Dataset Split: Random Split Scaffold Split

from tdc.single_pred import ADME
data = ADME(name = 'CYP3A4_Substrate_CarbonMangels')
split = data.get_split()

References:

[1] Carbon‐Mangels, Miriam, and Michael C. Hutter. “Selecting relevant descriptors for classification by bayesian estimates: a comparison with decision trees and support vector machines approaches for disparate data sets.” Molecular informatics 30.10 (2011): 885-895.

[2] Cheng, Feixiong, et al. “admetSAR: a comprehensive source and free tool for assessment of chemical ADMET properties.” (2012): 3099-3105.

Dataset License: CC BY 4.0.


Excretion

Drug excretion is the removal of drugs from the body using various different routes of excretion, including urine, bile, sweat, saliva, tears, milk, and stool.

Half Life, Obach et al.

Dataset Description: Half life of a drug is the duration for the concentration of the drug in the body to be reduced by half. It measures the duration of actions of a drug. This dataset is from [1] and we obtain the deposited version under CHEMBL assay 1614674.

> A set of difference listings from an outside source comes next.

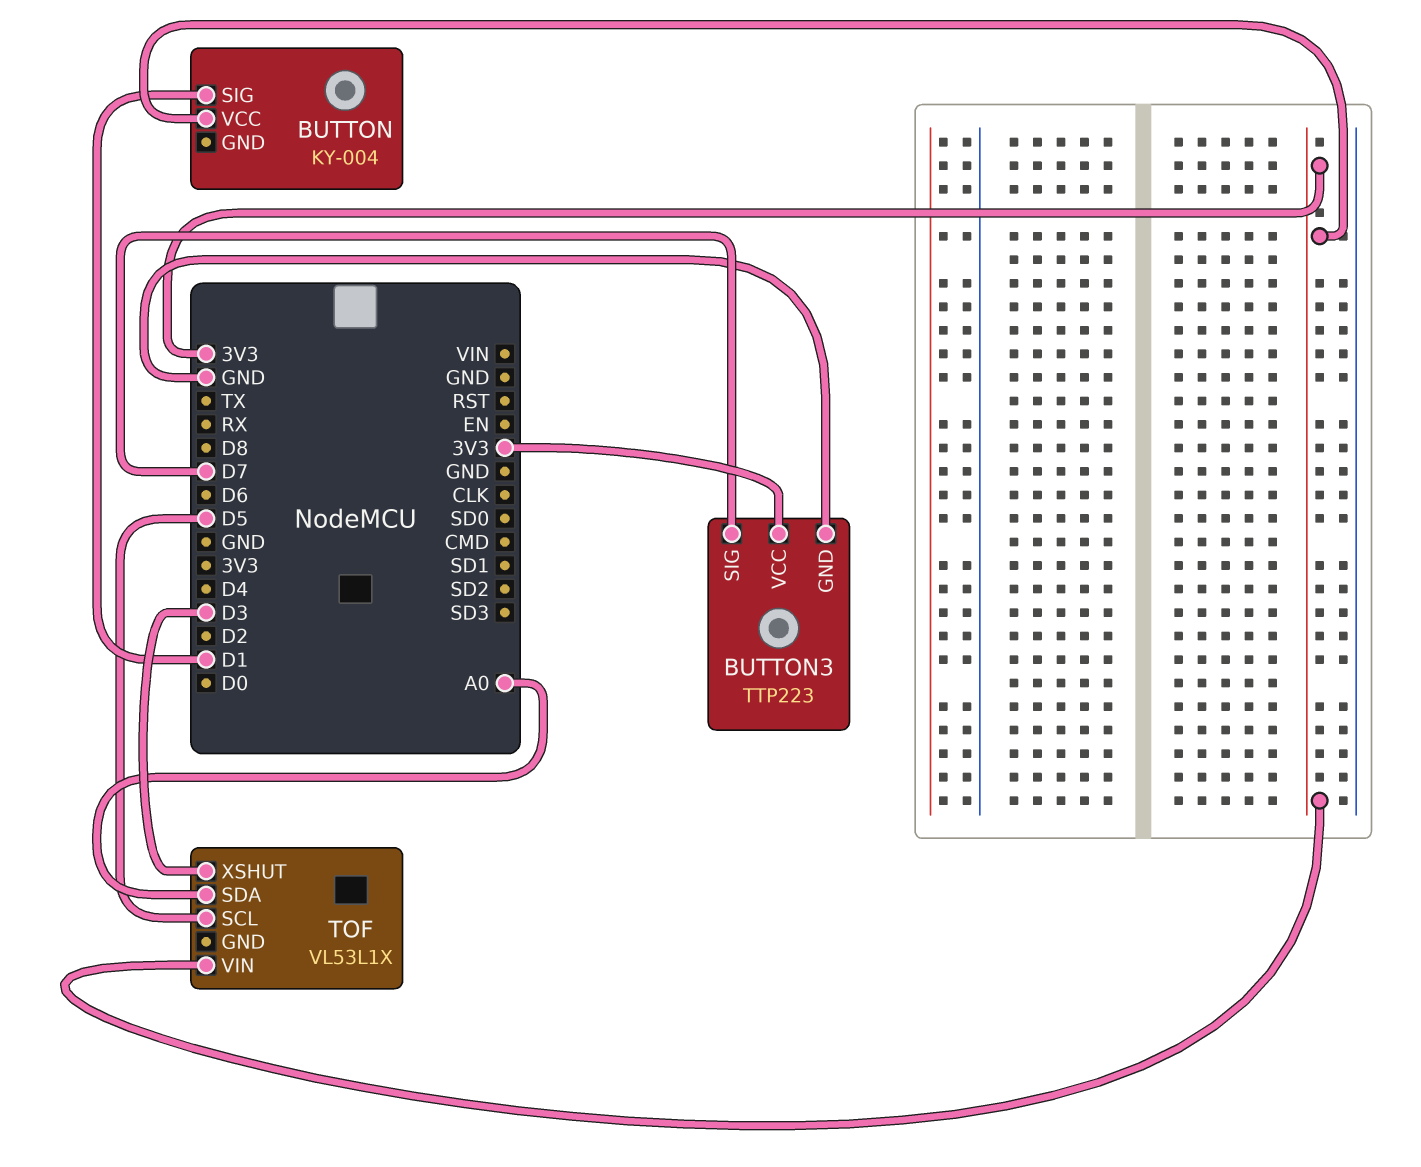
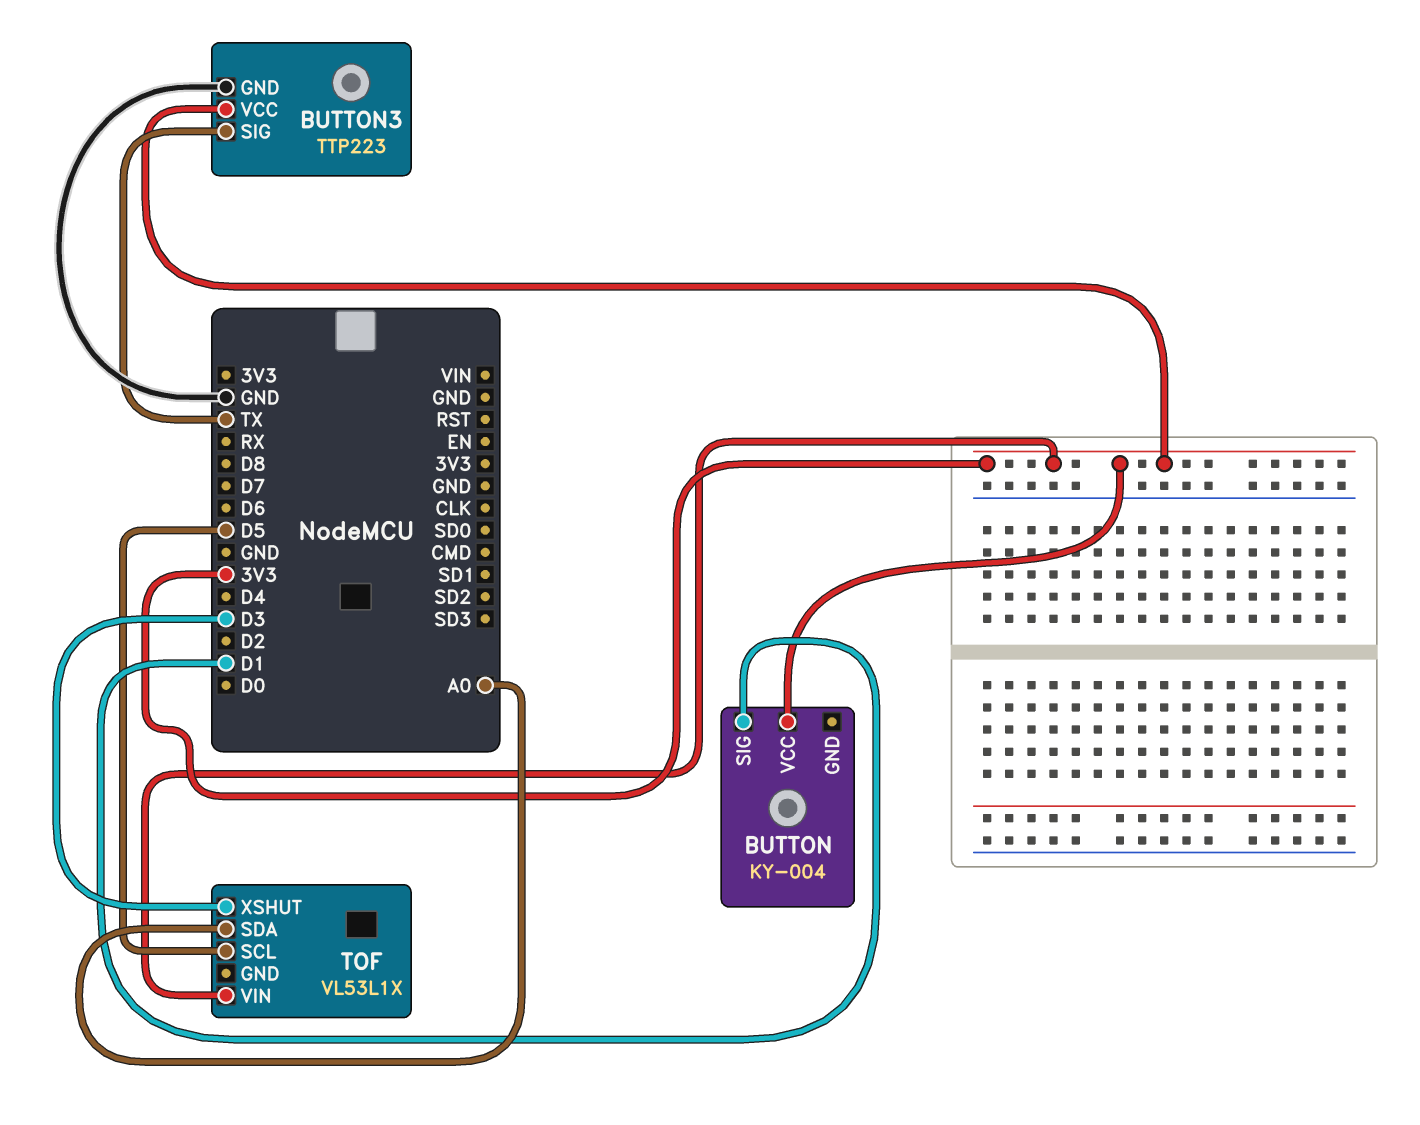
BUTTON3 pin SIG: D7 -> TX

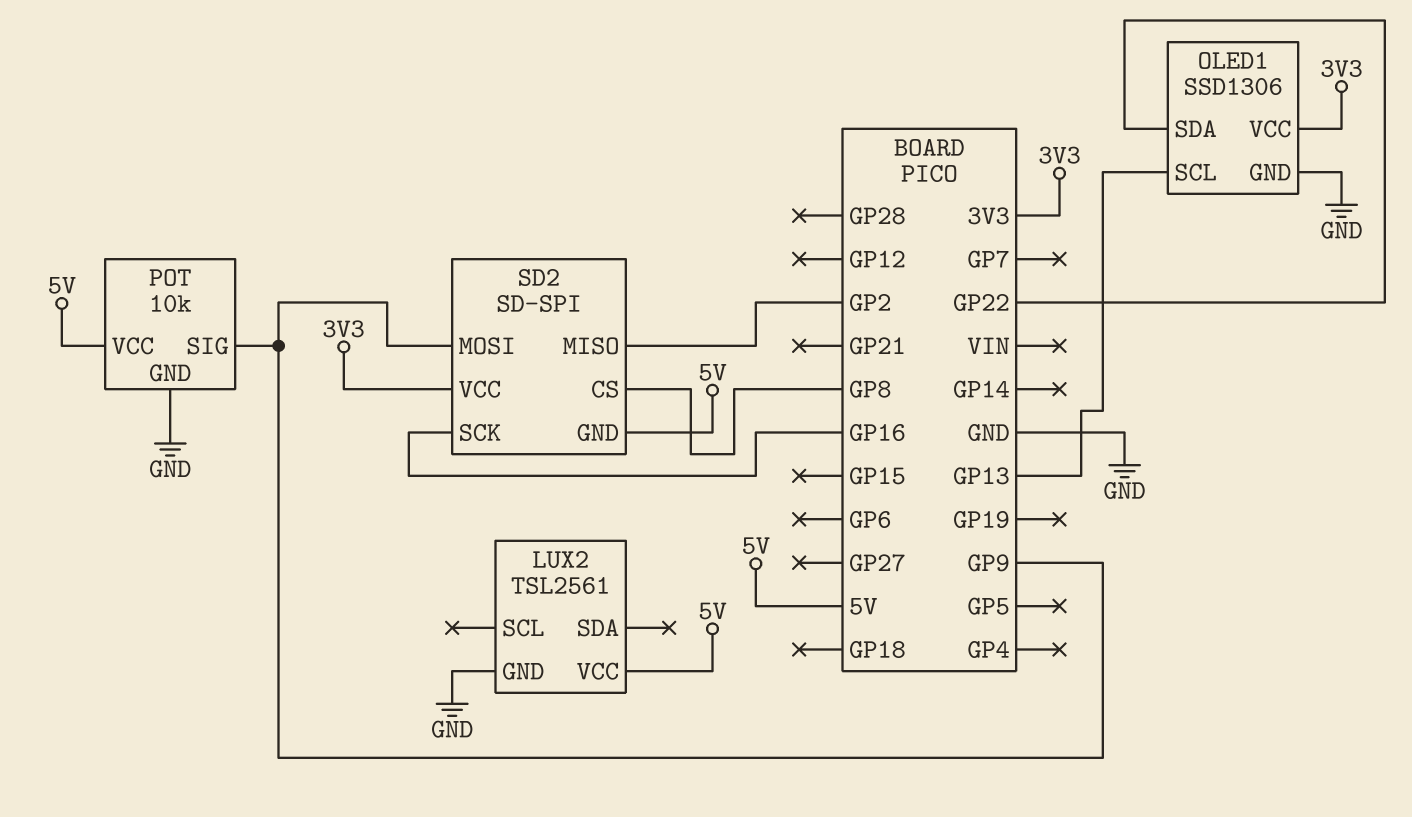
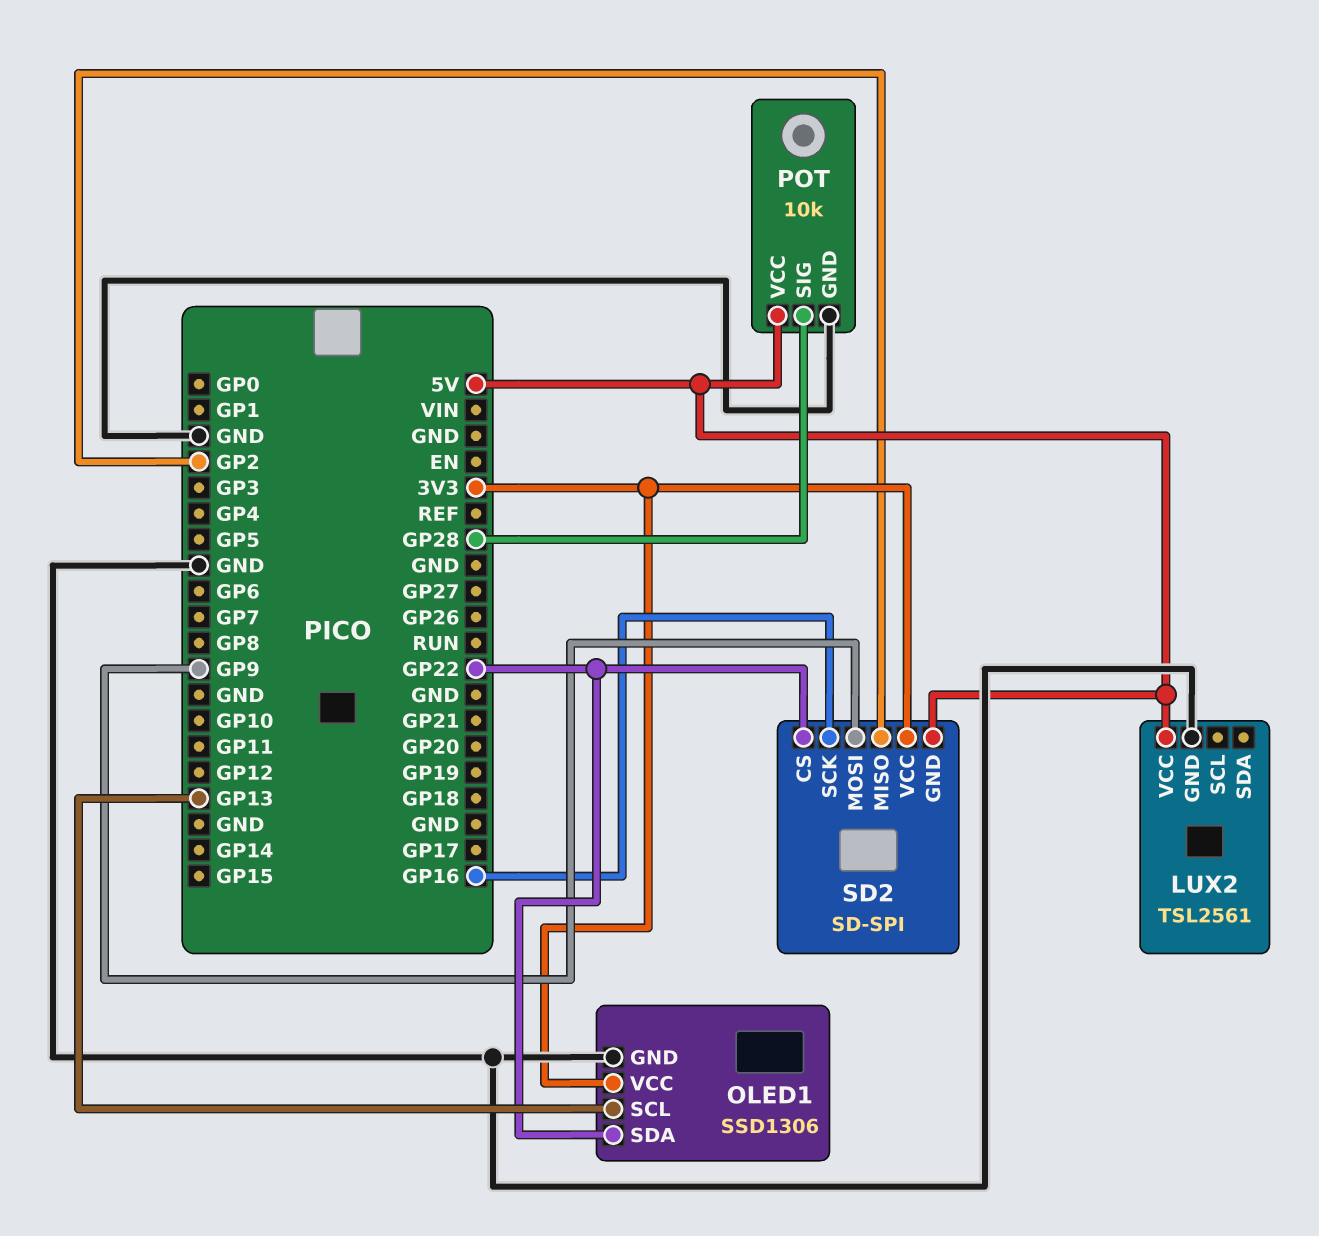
POT pin SIG: GP9 -> GP28
SD2 pin CS: GP8 -> GP22

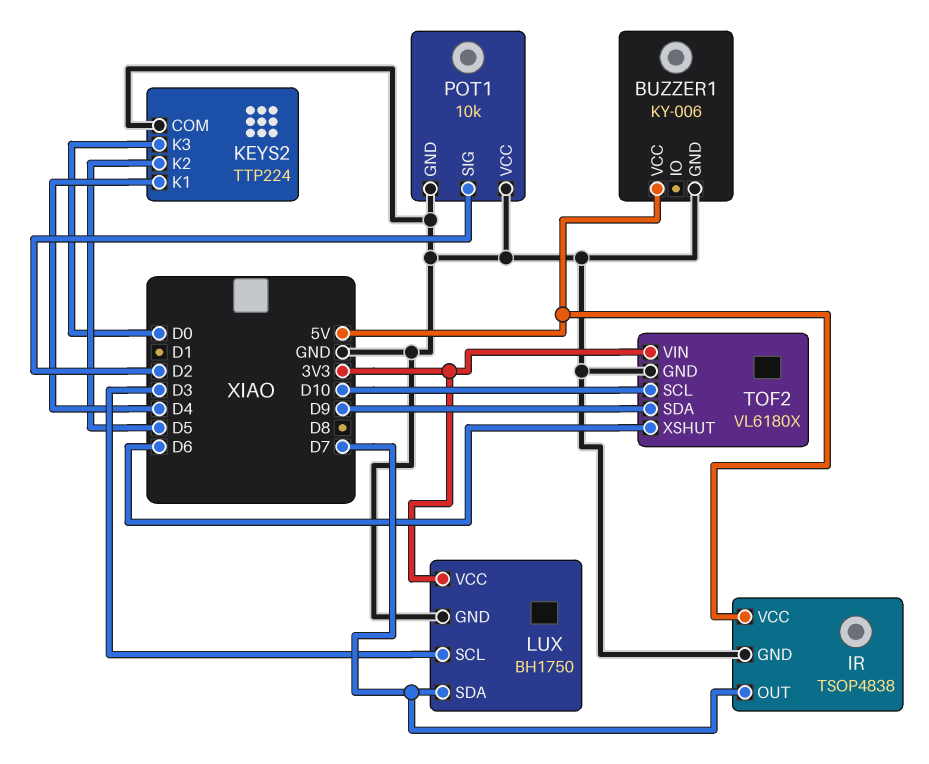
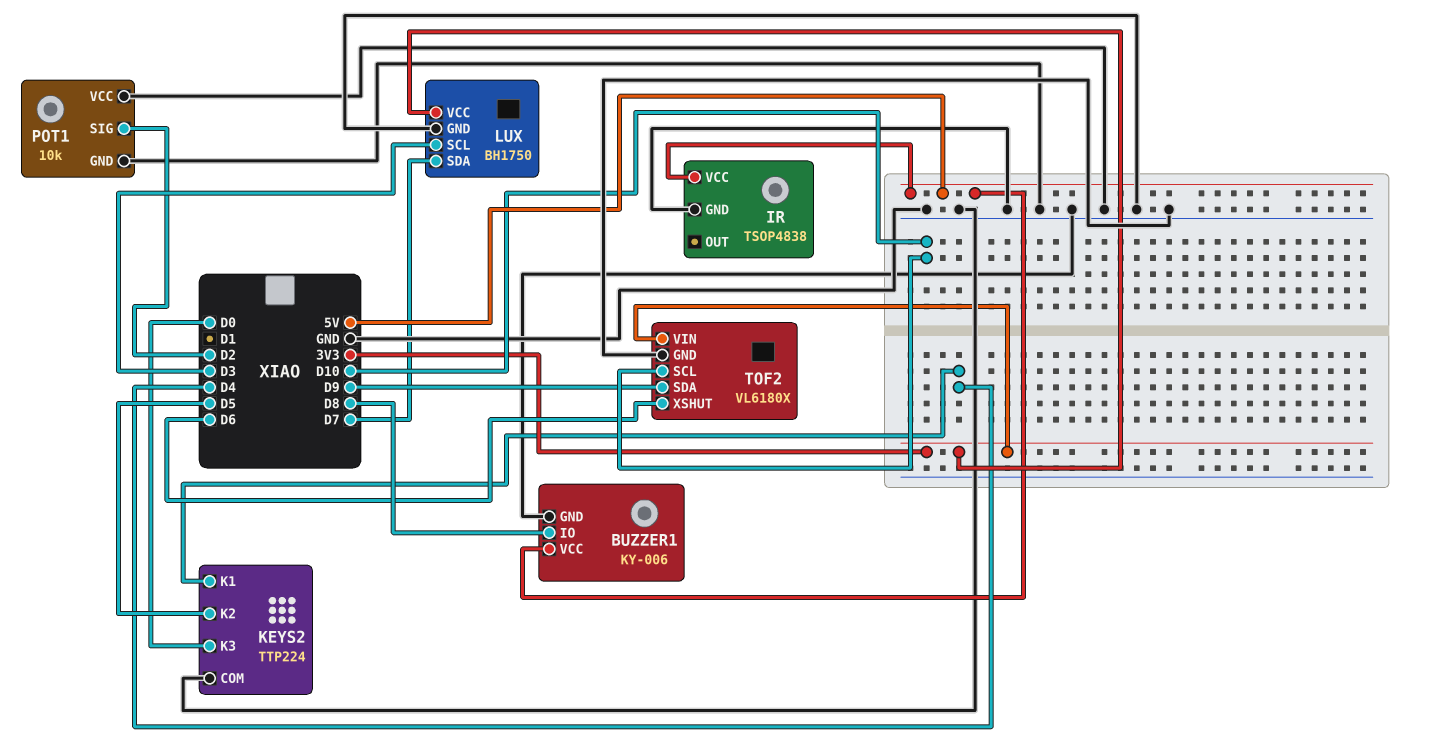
BUZZER1 pin IO: none -> D8
IR pin OUT: D7 -> none

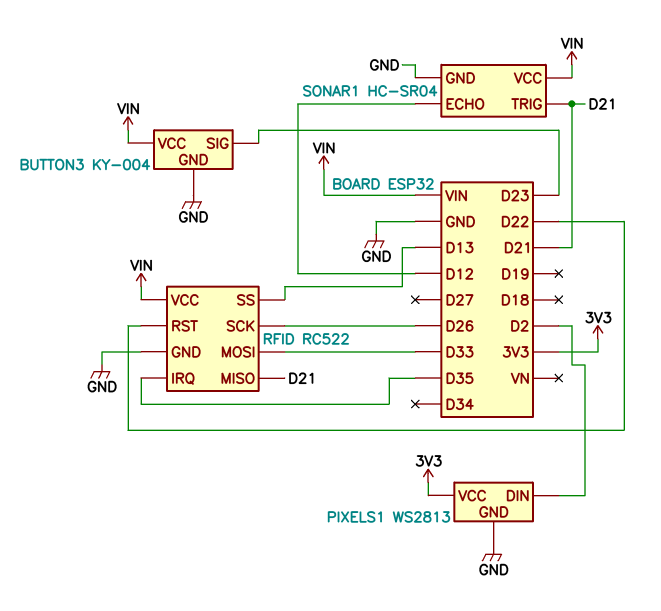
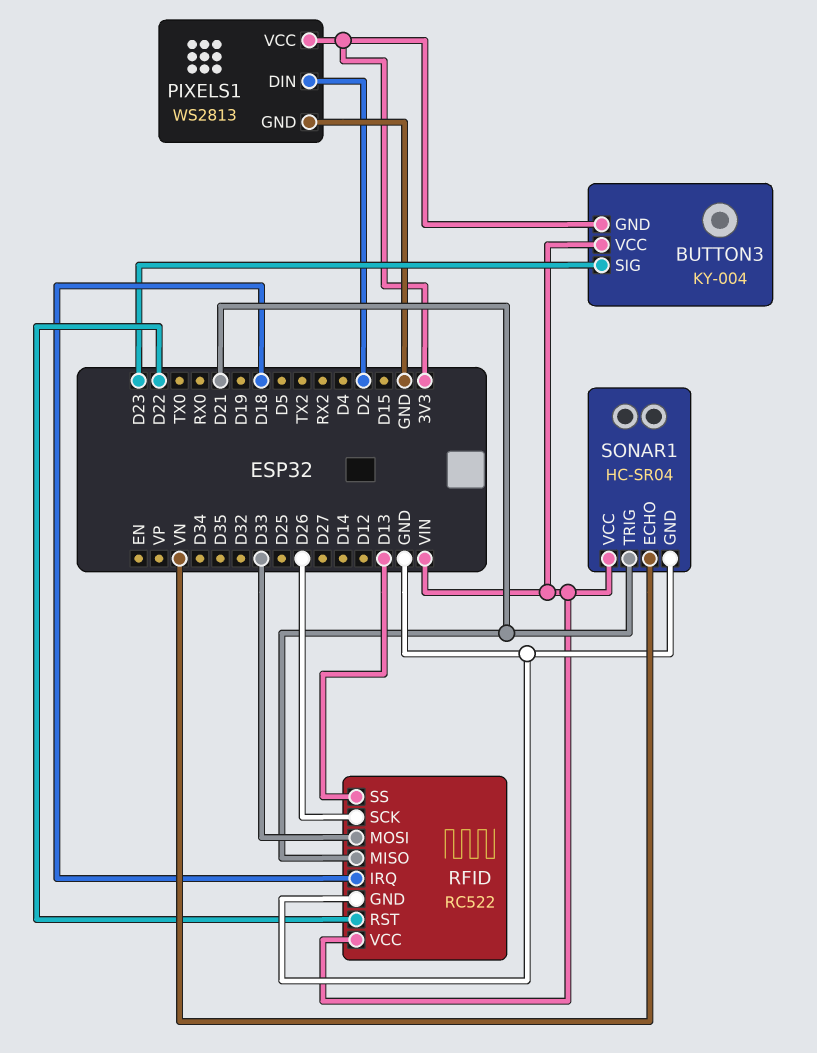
BUTTON3 pin GND: GND -> 3V3
RFID pin IRQ: D35 -> D18
SONAR1 pin ECHO: D12 -> VN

Task Description: Regression. Given a drug SMILES string, predict the half life duration.

Dataset Statistics: 667 drugs.

Dataset Split: Random Split Scaffold Split

from tdc.single_pred import ADME
data = ADME(name = 'Half_Life_Obach')
split = data.get_split()

References:

[1] Obach, R. Scott, Franco Lombardo, and Nigel J. Waters. “Trend analysis of a database of intravenous pharmacokinetic parameters in humans for 670 drug compounds.” Drug Metabolism and Disposition 36.7 (2008): 1385-1405.

Dataset License: Not Specified. CC BY 4.0.


Clearance, AstraZeneca

Dataset Description: Drug clearance is defined as the volume of plasma cleared of a drug over a specified time period and it measures the rate at which the active drug is removed from the body. This is a dataset curated from ChEMBL database containing experimental results on intrinsic clearance, deposited from AstraZeneca. It contains clearance measures from two experiments types, hepatocyte and microsomes. As many studies [2] have shown various clearance outcomes given these two different types, we separate them.

Task Description: Regression. Given a drug SMILES string, predict the activity of clearance.

Dataset Statistics: 1,102/1,020 drugs for microsome/hepatocyte clearance.

Dataset Split: Random Split Scaffold Split

from tdc.single_pred import ADME
data = ADME(name = 'Clearance_Hepatocyte_AZ')
# data = ADME(name = 'Clearance_Microsome_AZ')
split = data.get_split()

References:

[1] AstraZeneca. Experimental in vitro Dmpk and physicochemical data on a set of publicly disclosed compounds (2016)

[2] Di, Li, et al. “Mechanistic insights from comparing intrinsic clearance values between human liver microsomes and hepatocytes to guide drug design.” European journal of medicinal chemistry 57 (2012): 441-448.

Dataset License: Not Specified. CC BY 4.0.